In Bluefields, a city of 45,000 people, and elsewhere, panic-buying cleared shops of bottled water, battery-powered lamps and plastic bags. On Wednesday, hundreds crammed onto boats to flee, while others who remained hammered metal sheeting over windows.

“This is the first time a hurricane has hit here,” said Faucia Pena, an inhabitant of Bluefields. “We are asking God to end it or send it elsewhere. Everybody is afraid.”

Both Nicaragua and Costa Rica closed schools, mobilised emergency crews and issued red alerts for areas across much of their territories for the hurricane.

They also carried out evacuations, though some residents in northern Costa Rica decided to stay put to guard against looters.

One woman who did evacuate her home near the village of Barra del Colorado, Teresa Romero, 52, told foreign media that around 10 male locals had refused to leave. She was taking shelter in a church near the capital San Jose.

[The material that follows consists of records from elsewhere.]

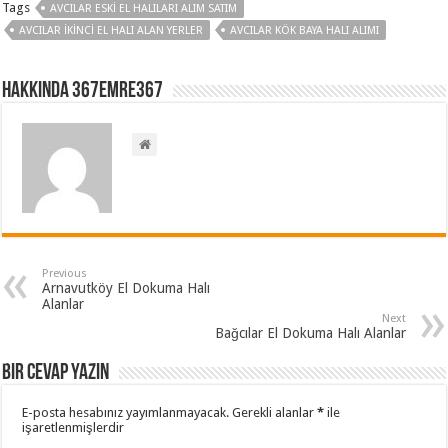
Tags
AVCILAR ESKI EL HALILARI ALIM SATIM
AVCILAR İKINCI EL HALI ALAN YERLER
AVCILAR KÖK BAYA HALI ALIMI
Hakkında 367emre367
Previous
Arnavutköy El Dokuma Halı
Alanlar
Next
Bağcılar El Dokuma Halı Alanlar
Bir cevap yazın
E-posta hesabınız yayımlanmayacak.
Gerekli alanlar
*
ile
işaretlenmişlerdir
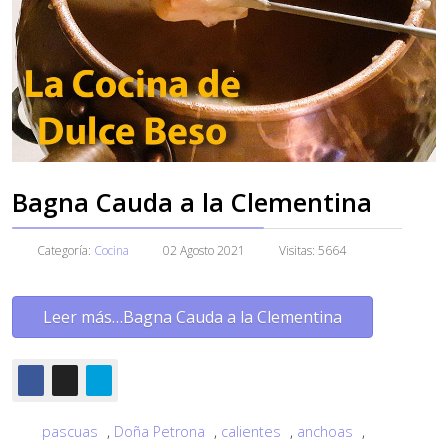
Bagna Cauda a la Clementina
Categoría:
Cocina
02 Agosto 2021
Visitas: 5664
Leer más…Bagna Cauda a la Clementina
pascuas
,
Doña Petrona
,
calientes
,
anchoas
,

“Otto is the southernmost landfalling hurricane in Central America on record,” the US hurricane centre said.

A previous, far-stronger hurricane, Matthew, devastated parts of southern Haiti early last month, killing 546 people and leaving nearly 175,000 homeless.

The strong earthquake on the other side of the region came as the hurricane was making its way west.

It occurred at a depth of 10.3 kilometres (6.4 miles), according to the US Geological Survey — sufficiently shallow to spark fears in the Salvadoran government of a possible tsunami.

“All protection mechanisms have been activated under which we have started evacuations,” the minister in charge of the emergency response, Aristides Valencia, said on state radio.

Officials were scrambling to evaluate the impact of the quake. The task was made more difficult because some telephone lines in the capital San Salvador were cut.

People ran out of dozens of buildings in the city in panic, fearing aftershocks.